Febbre alta e tosse secca, questi sono stati i primi sintomi – continua – . Poi durante il ricovero, presso il reparto Malattie Infettive dell’Ospedale Annunziata di Cosenza, ho avuto gravi crisi respiratorie, che mi hanno realmente distrutto a livello fisico, fino a quando il 17 marzo mi è stato somministrato un farmaco sperimentale. Già subito dopo 48 ore ho iniziato a stare meglio”. Si tratta del Tocilizumab, indicato per il trattamento dell’artrite reumatoide e che il GOM di Reggio Calabria utilizza per i propri pazienti già dal 2011. La Roche (azienda produttrice del farmaco), si è impegnata a fornire in forma gratuita il Tocilizumab a diverse aziende ospedaliere calabresi per il periodo di emergenza.

Ho avuto migliaia di telefonate e messaggi, in tantissimi mi hanno chiamato. Io sono anche presidente di una squadra di calcio, per questo sono stato contattato da molte società e uomini di sport – prosegue Filippo -. Invito tutti i calabresi a restare a casa, per evitare contatti e rischiare di infettarsi a vicenda. In queste settimane ho capito purtroppo che qualcuno non sente tuttora il pericolo. Il Coronavirus non è una semplice influenza, non uccide soltanto le persone anziane, ogni giorno al Nord apprendiamo con tristezza della morte di medici e infermieri che lottano in prima linea. In Calabria per fortuna non c’è mai stata una situazione di emergenza, i calabresi sono stati bravi a mantenere basse le percentuali di contagio, ma ciò non significa che dobbiamo abbassare la guardia. Meglio fare adesso un mese di sacrificio in più, per restare più tranquilli dopo. Lo dico non perché il personale medico in Calabria non sia preparato, anzi è il contrario, ma perché mancano i servizi e i presidi per gli operatori”.
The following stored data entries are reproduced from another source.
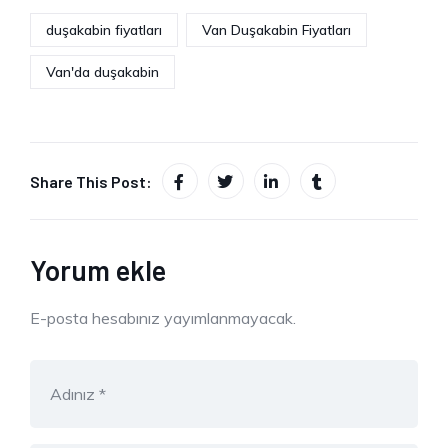
duşakabin fiyatları
Van Duşakabin Fiyatları
Van'da duşakabin
Share This Post:
Yorum ekle
E-posta hesabınız yayımlanmayacak.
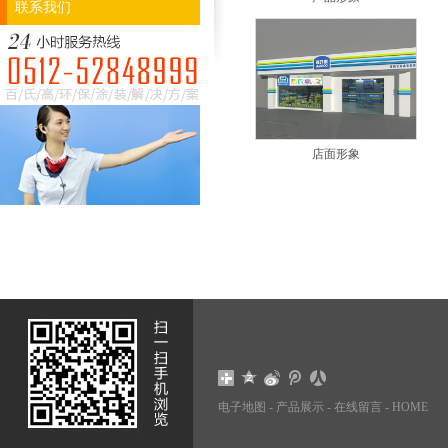
联系我们
店面形象
电子地图
-
产品展示
-
在线留言
-
HOME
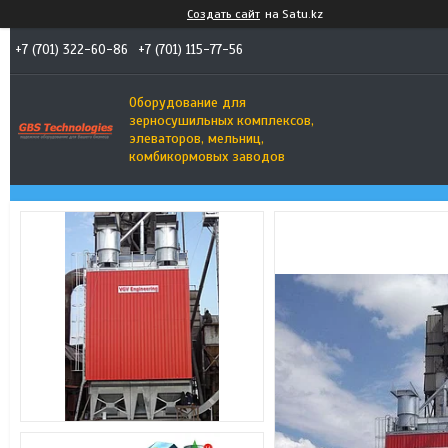
Создать сайт
на Satu.kz
+7 (701) 322-60-86
+7 (701) 115-77-56
Оборудование для
зерносушильных комплексов,
элеваторов, мельниц,
комбикормовых заводов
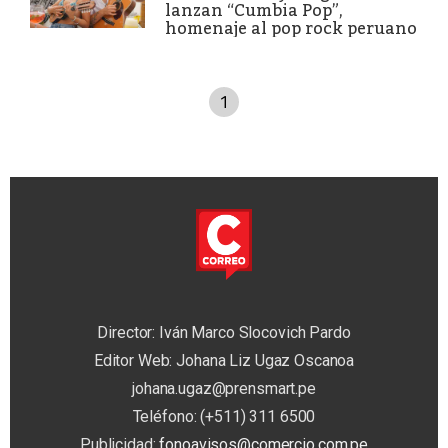
lanzan “Cumbia Pop”,
homenaje al pop rock peruano
1
Director: Iván Marco Slocovich Pardo
Editor Web: Johana Liz Ugaz Oscanoa
johana.ugaz@prensmart.pe
Teléfono: (+511) 311 6500
Publicidad:
fonoavisos@comercio.com.pe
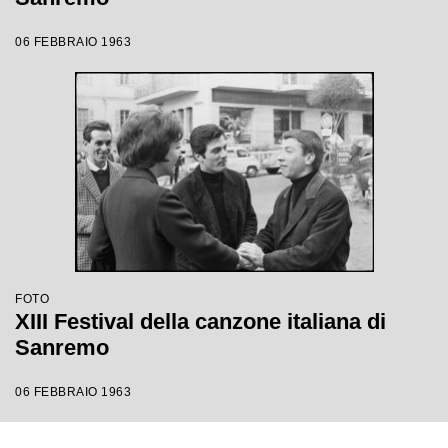
06 FEBBRAIO 1963
FOTO
XIII Festival della canzone italiana di
Sanremo
06 FEBBRAIO 1963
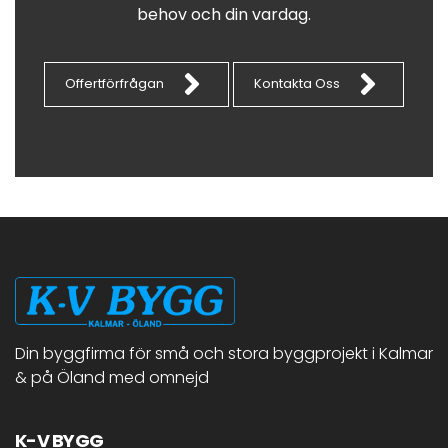
behov och din vardag.
Offertförfrågan
Kontakta Oss
Din byggfirma för små och stora byggprojekt i Kalmar
& på Öland med omnejd
K-V BYGG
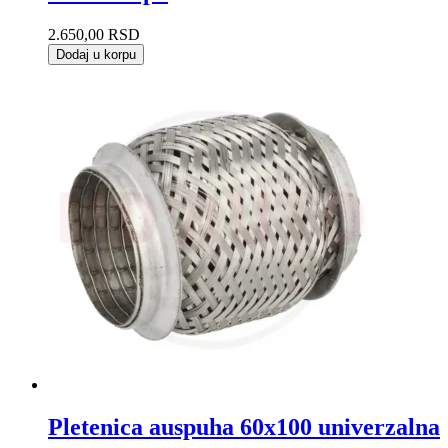
2.650,00
RSD
Dodaj u korpu
Pletenica auspuha 60x100 univerzalna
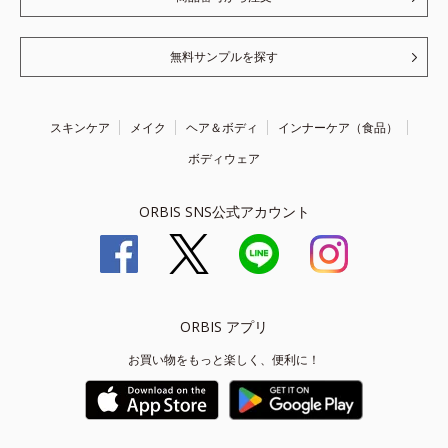
無料サンプルを探す
スキンケア
メイク
ヘア＆ボディ
インナーケア（食品）
ボディウェア
ORBIS SNS公式アカウント
ORBIS アプリ
お買い物をもっと楽しく、便利に！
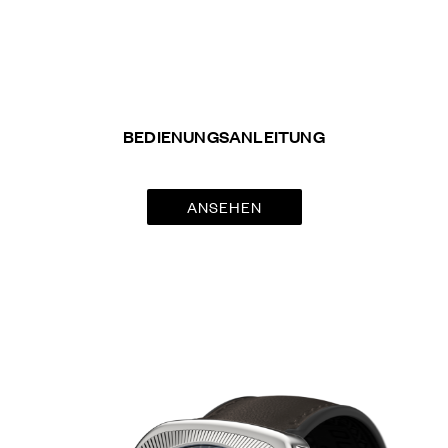
BEDIENUNGSANLEITUNG
ANSEHEN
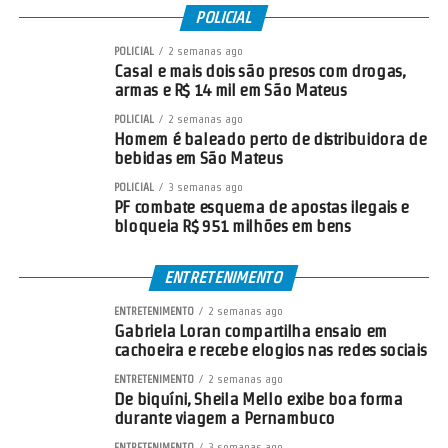
POLICIAL
POLICIAL
2 semanas ago
Casal e mais dois são presos com drogas,
armas e R$ 14 mil em São Mateus
POLICIAL
2 semanas ago
Homem é baleado perto de distribuidora de
bebidas em São Mateus
POLICIAL
3 semanas ago
PF combate esquema de apostas ilegais e
bloqueia R$ 951 milhões em bens
ENTRETENIMENTO
ENTRETENIMENTO
2 semanas ago
Gabriela Loran compartilha ensaio em
cachoeira e recebe elogios nas redes sociais
ENTRETENIMENTO
2 semanas ago
De biquíni, Sheila Mello exibe boa forma
durante viagem a Pernambuco
ENTRETENIMENTO
3 semanas ago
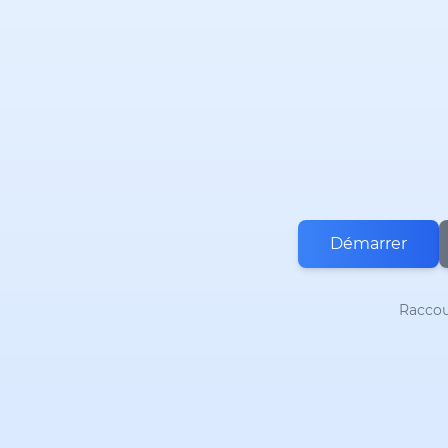
Démarrer
Raccour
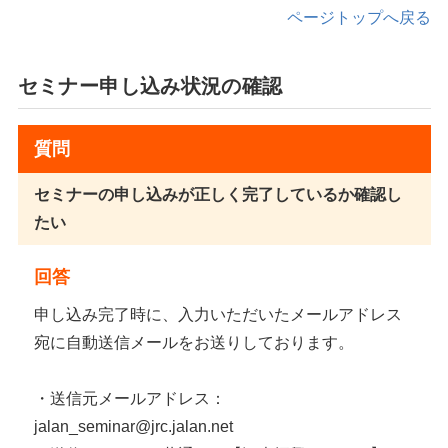
ページトップへ戻る
セミナー申し込み状況の確認
質問
セミナーの申し込みが正しく完了しているか確認し
たい
回答
申し込み完了時に、入力いただいたメールアドレス
宛に自動送信メールをお送りしております。
・送信元メールアドレス：
jalan_seminar@jrc.jalan.net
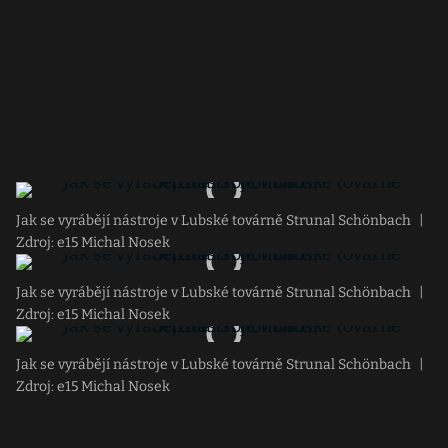
Jak se vyrábějí nástroje v Lubské továrně Strunal Schönbach
|
Zdroj: e15 Michal Nosek
Jak se vyrábějí nástroje v Lubské továrně Strunal Schönbach
|
Zdroj: e15 Michal Nosek
Jak se vyrábějí nástroje v Lubské továrně Strunal Schönbach
|
Zdroj: e15 Michal Nosek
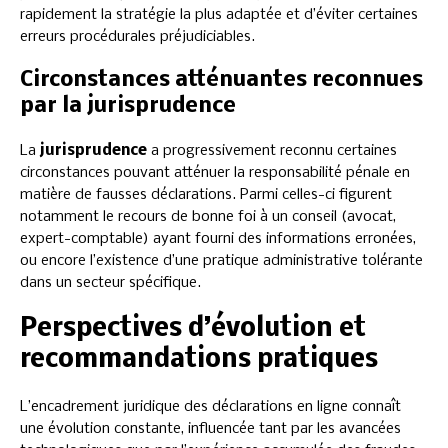
rapidement la stratégie la plus adaptée et d’éviter certaines
erreurs procédurales préjudiciables.
Circonstances atténuantes reconnues
par la jurisprudence
La
jurisprudence
a progressivement reconnu certaines
circonstances pouvant atténuer la responsabilité pénale en
matière de fausses déclarations. Parmi celles-ci figurent
notamment le recours de bonne foi à un conseil (avocat,
expert-comptable) ayant fourni des informations erronées,
ou encore l’existence d’une pratique administrative tolérante
dans un secteur spécifique.
Perspectives d’évolution et
recommandations pratiques
L’encadrement juridique des déclarations en ligne connaît
une évolution constante, influencée tant par les avancées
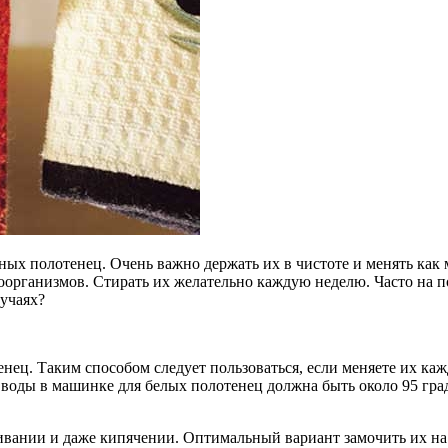
нных полотенец. Очень важно держать их в чистоте и менять как
оорганизмов. Стирать их
желательно каждую неделю. Часто на п
лучаях?
ец. Таким способом следует пользоваться, если меняете их кажд
воды в машинке для белых полотенец должна быть около 95 гра
ивании и даже кипячении. Оптимальный вариант замочить их на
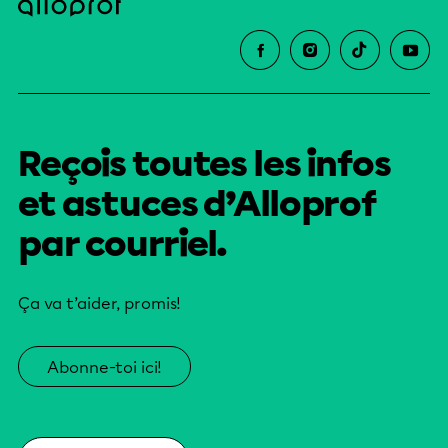
Reçois toutes les infos
et astuces d’Alloprof
par courriel.
Ça va t’aider, promis!
Abonne-toi ici!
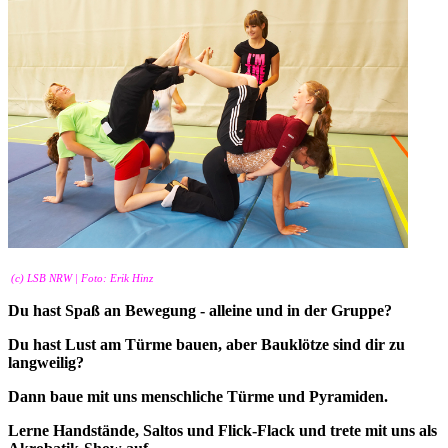
(c) LSB NRW | Foto: Erik Hinz
Du hast Spaß an Bewegung - alleine und in der Gruppe?
Du hast Lust am Türme bauen, aber Bauklötze sind dir zu
langweilig?
Dann baue mit uns menschliche Türme und Pyramiden.
Lerne Handstände, Saltos und Flick-Flack und trete mit uns als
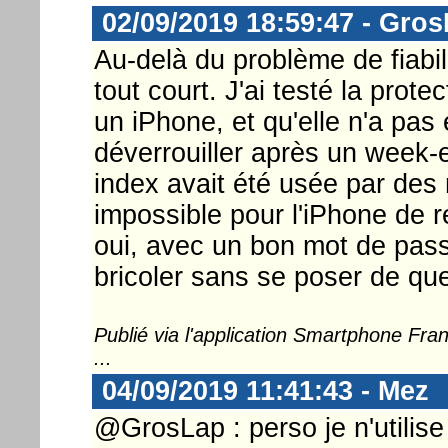
02/09/2019 18:59:47 - Gro
Au-delà du problème de fiabilit
tout court. J'ai testé la prote
un iPhone, et qu'elle n'a pas 
déverrouiller après un week-
index avait été usée par des 
impossible pour l'iPhone de 
oui, avec un bon mot de passe
bricoler sans se poser de que
Publié via l'application Smartphone Fr
...
04/09/2019 11:41:43 - Mez
@GrosLap : perso je n'utilise 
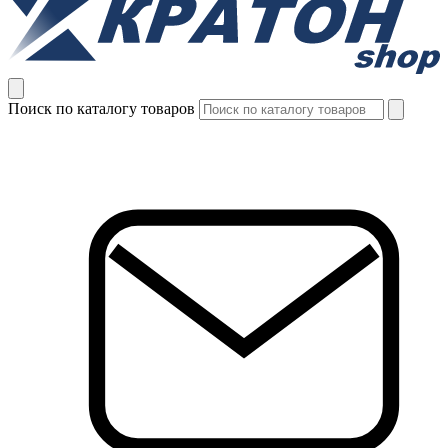
Поиск по каталогу товаров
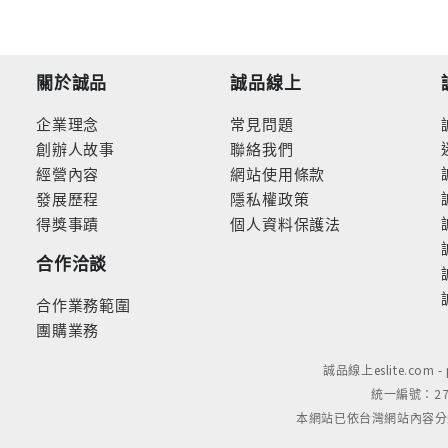
關於誠品
誠品線上
企業理念
常見問題
創辦人故事
聯絡我們
經營內容
網站使用條款
發展歷程
隱私權政策
得獎事蹟
個人資料保護法
合作洽談
合作業務範圍
團購業務
誠品線上eslite.com 
統一編號：279
本網站已依台灣網站內容分級規定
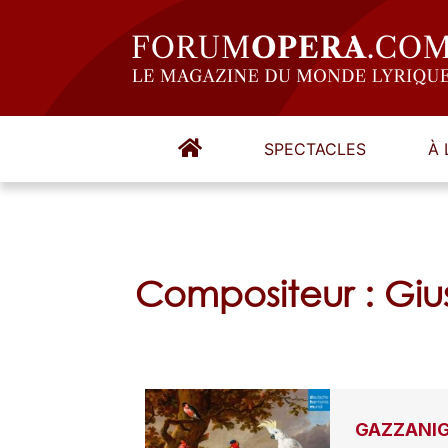
SPECTACLES
À 
Compositeur : G
GAZZANIGA 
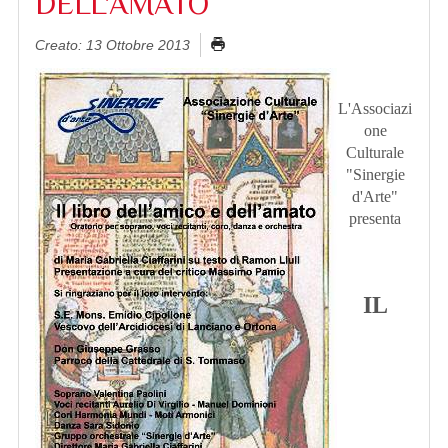
DELL'AMATO
Creato: 13 Ottobre 2013
L'Associazi
one
Culturale
"Sinergie
d'Arte"
presenta
IL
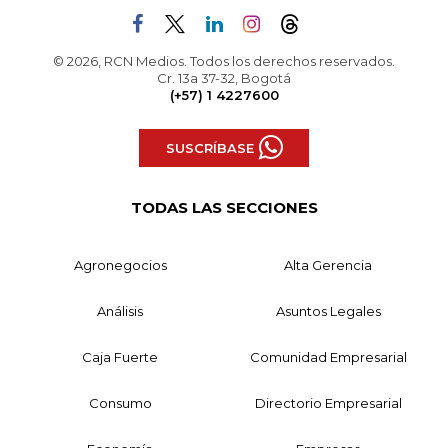
© 2026, RCN Medios. Todos los derechos reservados.
Cr. 13a 37-32, Bogotá
(+57) 1 4227600
SUSCRÍBASE
TODAS LAS SECCIONES
Agronegocios
Alta Gerencia
Análisis
Asuntos Legales
Caja Fuerte
Comunidad Empresarial
Consumo
Directorio Empresarial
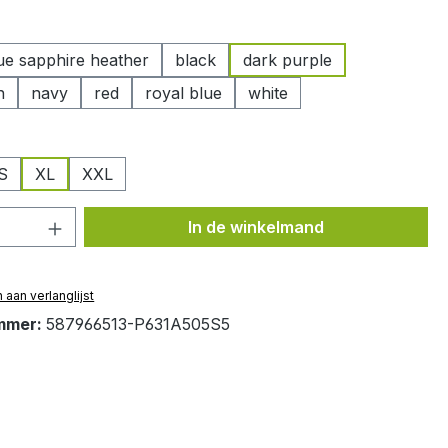
ue sapphire heather
black
dark purple
n
navy
red
royal blue
white
S
XL
XXL
hoeveelheid: Voer de gewenste hoeveelh
In de winkelmand
aan verlanglijst
mmer:
587966513-P631A505S5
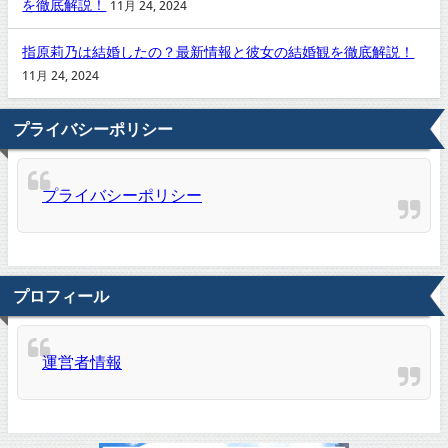
を徹底解説！
11月 24, 2024
指原莉乃は結婚したの？最新情報と彼女の結婚観を徹底解説！
11月 24, 2024
プライバシーポリシー
プライバシーポリシー
プロフィール
運営者情報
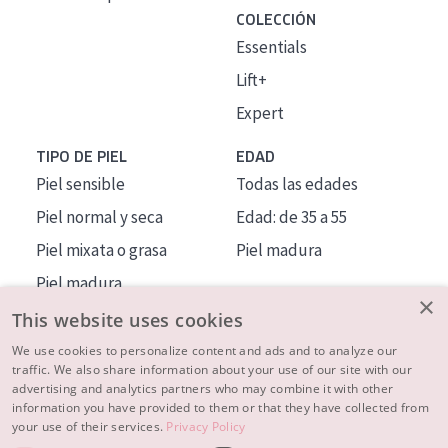
COLECCIÓN
Essentials
Lift+
Expert
TIPO DE PIEL
EDAD
Piel sensible
Todas las edades
Piel normal y seca
Edad: de 35 a 55
Piel mixata o grasa
Piel madura
Piel madura
×
Piel expuesta al sol
This website uses cookies
Piel menopáusica
We use cookies to personalize content and ads and to analyze our
traffic. We also share information about your use of our site with our
advertising and analytics partners who may combine it with other
MÁS SOBRE NOSOTROS
information you have provided to them or that they have collected from
your use of their services.
Privacy Policy
INSPIRACIÓN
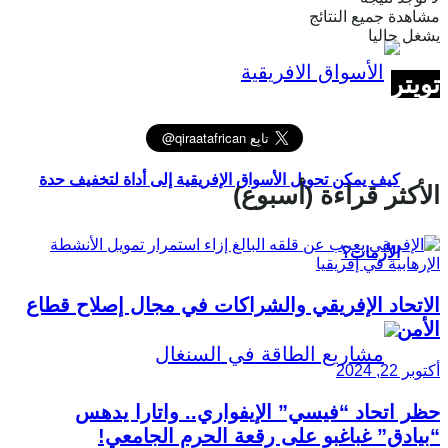
مشاهدة جميع النتائج
يشغل حاليا
تويتر
كيف يمكن تحويل الأسواق الإفريقية إلى أداة لتخفيف حدة
الأكثر قراءة (أسبوع)
الأزمات؟
الاتحاد الإفريقي والشراكات في مجال إصلاح قطاع
الأمن
أكتوبر 22, 2024
حظر اتحاد “فيسي” الإيفواري.. واتارا يدهس
“بيادق” غباغبو على رقعة الحرم الجامعي!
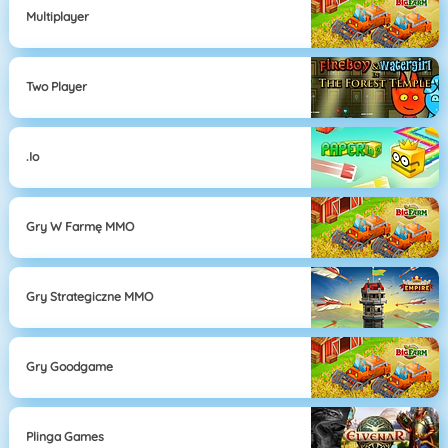
Multiplayer
Two Player
.io
Gry W Farmę MMO
Gry Strategiczne MMO
Gry Goodgame
Plinga Games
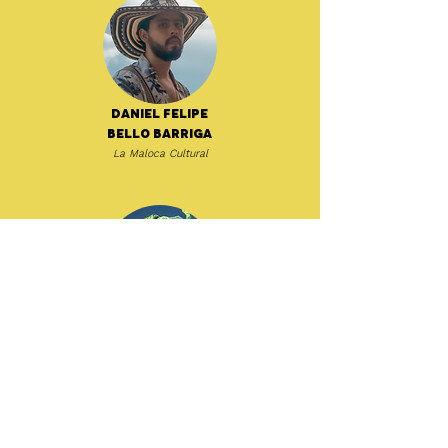
Daniel Felipe
Bello Barriga
La Maloca Cultural
Dat García
ZZK Records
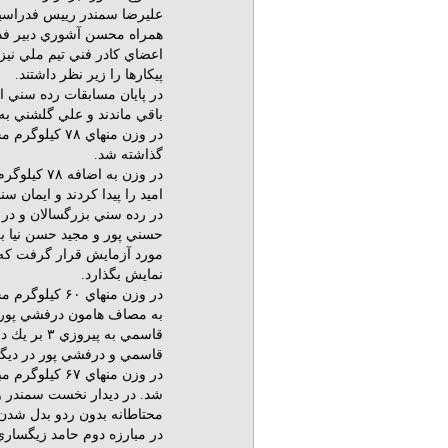
عليرضا سمندر رييس فدراسيو
همراه محسن آشوري دبير فد
اعضاي كادر فني تيم ملي نيز
پيكارها را زير نظر داشتند.
باقي ماندند و علي گلشني به 
در وزن منهاي 
گذاشته شد.
در وزن به 
اميد را پيدا كردند و ايمان س
مورد آزمايش قرار گرفت كه 
نمايش بگذارد.
در وزن منهاي
به مصاف هامون درفشي پور ك
قاسمي به پيروزي ۳ بر يك دست يافت.
قاسمي و درفشي پور در ديگر م
در وزن منهاي
شد. در ديدار نخست سمندر و
محتاطانه بدون ردو بدل شدن ام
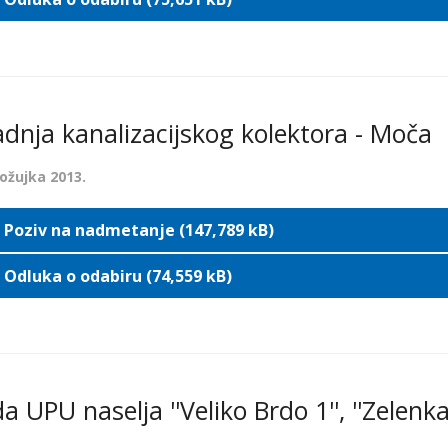
adnja kanalizacijskog kolektora - Moča
 ožujka 2013.
Poziv na nadmetanje (147,789 kB)
Odluka o odabiru (74,559 kB)
a UPU naselja ''Veliko Brdo 1'', ''Zelenka 1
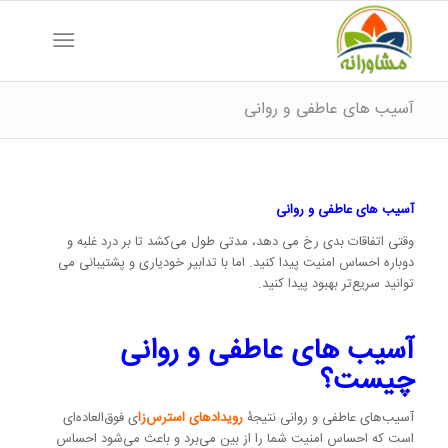
آسیب های عاطفی و روانی
آسیب های عاطفی و روانی
وقتی اتفاقات بدی رخ می دهد، مدتی طول می‌کشد تا بر درد غلبه و
دوباره احساس امنیت پیدا کنید. اما با تدابیر خودیاری و پشتیبانی می
توانید سریع‌تر بهبود پیدا ‌کنید.
آسیب های عاطفی و روانی
چیست؟
آسیب‌های عاطفی و روانی نتیجۀ
رویدادهای استرس‌زا
ی فوق‌العاده‌ای
است که احساس امنیت شما را از بین می‌برد و باعث می‌شود احساس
“La mia famiglia ovviamente ha dovuto anche effettuare il test del tampone. Mia moglie, mia madre, mio papà e mio fratello dovevano essere controllati prima che io potessi rientrare a casa – prosegue -. La richiesta è durata diversi giorni perché inizialmente non c’erano i tamponi, successivamente l’azienda sanitaria di Cosenza ci informa che gli operatori non possono uscire per effettuare i tamponi a casa delle persone perché non hanno in possesso tute protettive e occhiali. La mia famiglia ha dunque provveduto personalmente a fare una donazione affinché potessero quel giorno effettuare i tamponi”.

“Oggi capiamo che non è importante vedere Cristiano Ronaldo andare in gol, non è importante ascoltare un cantante esibirsi dal vivo, perché i veri angeli sono i medici e gli infermieri, tutti coloro che lavorano intorno agli ospedali e lottano ogni giorno questa situazione. Questa gente entra nelle stanze dove sono ricoverati i pazienti positivi, mettendo a repentaglio la propria salute e sostenendo orari di lavoro estenuanti, quindi faccio un applauso a tutti loro. Dovrebbero essere queste persone a percepire ogni anno milioni di euro e non i calciatori di Serie A”, conclude Filippo.